**Task directions:**
I would like you to restate each record word for word.

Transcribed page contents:

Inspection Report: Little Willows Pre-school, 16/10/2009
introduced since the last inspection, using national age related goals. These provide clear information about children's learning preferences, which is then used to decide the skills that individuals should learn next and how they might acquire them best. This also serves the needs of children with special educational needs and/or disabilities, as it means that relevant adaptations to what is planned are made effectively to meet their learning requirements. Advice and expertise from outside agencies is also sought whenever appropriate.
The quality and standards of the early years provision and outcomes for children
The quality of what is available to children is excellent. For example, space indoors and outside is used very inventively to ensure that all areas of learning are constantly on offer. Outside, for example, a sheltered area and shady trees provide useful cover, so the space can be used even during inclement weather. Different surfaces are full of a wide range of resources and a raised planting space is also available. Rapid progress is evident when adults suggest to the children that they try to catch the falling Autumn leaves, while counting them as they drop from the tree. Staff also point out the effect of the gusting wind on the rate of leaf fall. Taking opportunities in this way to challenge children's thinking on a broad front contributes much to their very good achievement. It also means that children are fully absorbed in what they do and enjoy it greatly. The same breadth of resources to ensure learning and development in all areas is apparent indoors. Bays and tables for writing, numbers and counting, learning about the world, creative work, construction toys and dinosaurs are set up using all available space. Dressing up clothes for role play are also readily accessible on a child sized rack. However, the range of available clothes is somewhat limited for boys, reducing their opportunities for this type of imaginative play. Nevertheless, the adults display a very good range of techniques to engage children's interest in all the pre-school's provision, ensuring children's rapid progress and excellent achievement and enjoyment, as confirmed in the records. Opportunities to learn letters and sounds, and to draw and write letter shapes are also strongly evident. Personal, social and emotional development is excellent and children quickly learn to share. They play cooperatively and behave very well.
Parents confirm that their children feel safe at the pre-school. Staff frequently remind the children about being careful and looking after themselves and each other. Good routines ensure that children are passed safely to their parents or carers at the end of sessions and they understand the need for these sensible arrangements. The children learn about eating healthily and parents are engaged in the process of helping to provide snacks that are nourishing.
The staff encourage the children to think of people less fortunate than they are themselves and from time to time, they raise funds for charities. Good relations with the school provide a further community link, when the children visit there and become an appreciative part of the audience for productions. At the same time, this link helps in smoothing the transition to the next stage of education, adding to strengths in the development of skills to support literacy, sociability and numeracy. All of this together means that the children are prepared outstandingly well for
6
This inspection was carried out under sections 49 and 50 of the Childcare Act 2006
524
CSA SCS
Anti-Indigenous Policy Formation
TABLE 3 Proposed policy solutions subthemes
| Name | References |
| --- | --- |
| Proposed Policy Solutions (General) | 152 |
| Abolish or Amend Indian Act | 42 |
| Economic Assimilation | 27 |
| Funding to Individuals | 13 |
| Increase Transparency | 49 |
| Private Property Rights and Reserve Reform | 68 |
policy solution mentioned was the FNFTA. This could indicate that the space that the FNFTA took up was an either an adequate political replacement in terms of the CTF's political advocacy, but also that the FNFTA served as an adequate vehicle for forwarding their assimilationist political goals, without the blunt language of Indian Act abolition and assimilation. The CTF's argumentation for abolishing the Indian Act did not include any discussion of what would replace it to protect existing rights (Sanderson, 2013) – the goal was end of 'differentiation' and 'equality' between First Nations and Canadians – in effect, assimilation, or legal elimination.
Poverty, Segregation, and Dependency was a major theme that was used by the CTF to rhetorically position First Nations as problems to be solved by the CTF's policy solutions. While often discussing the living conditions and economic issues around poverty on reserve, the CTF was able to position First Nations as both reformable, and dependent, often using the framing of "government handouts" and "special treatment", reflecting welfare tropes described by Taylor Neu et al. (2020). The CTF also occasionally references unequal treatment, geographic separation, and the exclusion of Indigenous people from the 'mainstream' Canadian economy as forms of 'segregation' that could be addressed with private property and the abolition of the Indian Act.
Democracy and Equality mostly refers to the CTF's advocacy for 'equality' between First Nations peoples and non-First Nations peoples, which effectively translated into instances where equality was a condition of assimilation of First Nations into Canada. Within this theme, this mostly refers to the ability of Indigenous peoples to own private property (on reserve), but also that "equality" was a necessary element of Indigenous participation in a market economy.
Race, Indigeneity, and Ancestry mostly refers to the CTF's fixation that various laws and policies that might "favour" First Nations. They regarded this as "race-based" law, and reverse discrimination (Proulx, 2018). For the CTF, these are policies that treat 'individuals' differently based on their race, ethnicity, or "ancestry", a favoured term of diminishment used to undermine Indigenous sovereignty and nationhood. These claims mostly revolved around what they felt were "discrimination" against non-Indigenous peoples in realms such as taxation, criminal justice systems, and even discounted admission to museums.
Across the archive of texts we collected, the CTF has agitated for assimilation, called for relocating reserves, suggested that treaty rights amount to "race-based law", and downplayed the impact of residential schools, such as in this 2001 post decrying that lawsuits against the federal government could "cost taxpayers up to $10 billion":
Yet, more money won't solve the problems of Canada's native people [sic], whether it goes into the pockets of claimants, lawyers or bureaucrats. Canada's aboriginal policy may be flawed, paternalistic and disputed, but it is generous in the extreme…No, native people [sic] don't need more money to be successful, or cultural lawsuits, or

**Result:**
Inspection Report: Little Willows Pre-school, 16/10/2009
introduced since the last inspection, using national age related goals. These provide clear information about children's learning preferences, which is then used to decide the skills that individuals should learn next and how they might acquire them best. This also serves the needs of children with special educational needs and/or disabilities, as it means that relevant adaptations to what is planned are made effectively to meet their learning requirements. Advice and expertise from outside agencies is also sought whenever appropriate.
The quality and standards of the early years provision and outcomes for children
The quality of what is available to children is excellent. For example, space indoors and outside is used very inventively to ensure that all areas of learning are constantly on offer. Outside, for example, a sheltered area and shady trees provide useful cover, so the space can be used even during inclement weather. Different surfaces are full of a wide range of resources and a raised planting space is also available. Rapid progress is evident when adults suggest to the children that they try to catch the falling Autumn leaves, while counting them as they drop from the tree. Staff also point out the effect of the gusting wind on the rate of leaf fall. Taking opportunities in this way to challenge children's thinking on a broad front contributes much to their very good achievement. It also means that children are fully absorbed in what they do and enjoy it greatly. The same breadth of resources to ensure learning and development in all areas is apparent indoors. Bays and tables for writing, numbers and counting, learning about the world, creative work, construction toys and dinosaurs are set up using all available space. Dressing up clothes for role play are also readily accessible on a child sized rack. However, the range of available clothes is somewhat limited for boys, reducing their opportunities for this type of imaginative play. Nevertheless, the adults display a very good range of techniques to engage children's interest in all the pre-school's provision, ensuring children's rapid progress and excellent achievement and enjoyment, as confirmed in the records. Opportunities to learn letters and sounds, and to draw and write letter shapes are also strongly evident. Personal, social and emotional development is excellent and children quickly learn to share. They play cooperatively and behave very well.
Parents confirm that their children feel safe at the pre-school. Staff frequently remind the children about being careful and looking after themselves and each other. Good routines ensure that children are passed safely to their parents or carers at the end of sessions and they understand the need for these sensible arrangements. The children learn about eating healthily and parents are engaged in the process of helping to provide snacks that are nourishing.
The staff encourage the children to think of people less fortunate than they are themselves and from time to time, they raise funds for charities. Good relations with the school provide a further community link, when the children visit there and become an appreciative part of the audience for productions. At the same time, this link helps in smoothing the transition to the next stage of education, adding to strengths in the development of skills to support literacy, sociability and numeracy. All of this together means that the children are prepared outstandingly well for
6
This inspection was carried out under sections 49 and 50 of the Childcare Act 2006
524
CSA SCS
Anti-Indigenous Policy Formation
TABLE 3 Proposed policy solutions subthemes
| Name | References |
| --- | --- |
| Proposed Policy Solutions (General) | 152 |
| Abolish or Amend Indian Act | 42 |
| Economic Assimilation | 27 |
| Funding to Individuals | 13 |
| Increase Transparency | 49 |
| Private Property Rights and Reserve Reform | 68 |
policy solution mentioned was the FNFTA. This could indicate that the space that the FNFTA took up was an either an adequate political replacement in terms of the CTF's political advocacy, but also that the FNFTA served as an adequate vehicle for forwarding their assimilationist political goals, without the blunt language of Indian Act abolition and assimilation. The CTF's argumentation for abolishing the Indian Act did not include any discussion of what would replace it to protect existing rights (Sanderson, 2013) – the goal was end of 'differentiation' and 'equality' between First Nations and Canadians – in effect, assimilation, or legal elimination.
Poverty, Segregation, and Dependency was a major theme that was used by the CTF to rhetorically position First Nations as problems to be solved by the CTF's policy solutions. While often discussing the living conditions and economic issues around poverty on reserve, the CTF was able to position First Nations as both reformable, and dependent, often using the framing of "government handouts" and "special treatment", reflecting welfare tropes described by Taylor Neu et al. (2020). The CTF also occasionally references unequal treatment, geographic separation, and the exclusion of Indigenous people from the 'mainstream' Canadian economy as forms of 'segregation' that could be addressed with private property and the abolition of the Indian Act.
Democracy and Equality mostly refers to the CTF's advocacy for 'equality' between First Nations peoples and non-First Nations peoples, which effectively translated into instances where equality was a condition of assimilation of First Nations into Canada. Within this theme, this mostly refers to the ability of Indigenous peoples to own private property (on reserve), but also that "equality" was a necessary element of Indigenous participation in a market economy.
Race, Indigeneity, and Ancestry mostly refers to the CTF's fixation that various laws and policies that might "favour" First Nations. They regarded this as "race-based" law, and reverse discrimination (Proulx, 2018). For the CTF, these are policies that treat 'individuals' differently based on their race, ethnicity, or "ancestry", a favoured term of diminishment used to undermine Indigenous sovereignty and nationhood. These claims mostly revolved around what they felt were "discrimination" against non-Indigenous peoples in realms such as taxation, criminal justice systems, and even discounted admission to museums.
Across the archive of texts we collected, the CTF has agitated for assimilation, called for relocating reserves, suggested that treaty rights amount to "race-based law", and downplayed the impact of residential schools, such as in this 2001 post decrying that lawsuits against the federal government could "cost taxpayers up to $10 billion":
Yet, more money won't solve the problems of Canada's native people [sic], whether it goes into the pockets of claimants, lawyers or bureaucrats. Canada's aboriginal policy may be flawed, paternalistic and disputed, but it is generous in the extreme…No, native people [sic] don't need more money to be successful, or cultural lawsuits, or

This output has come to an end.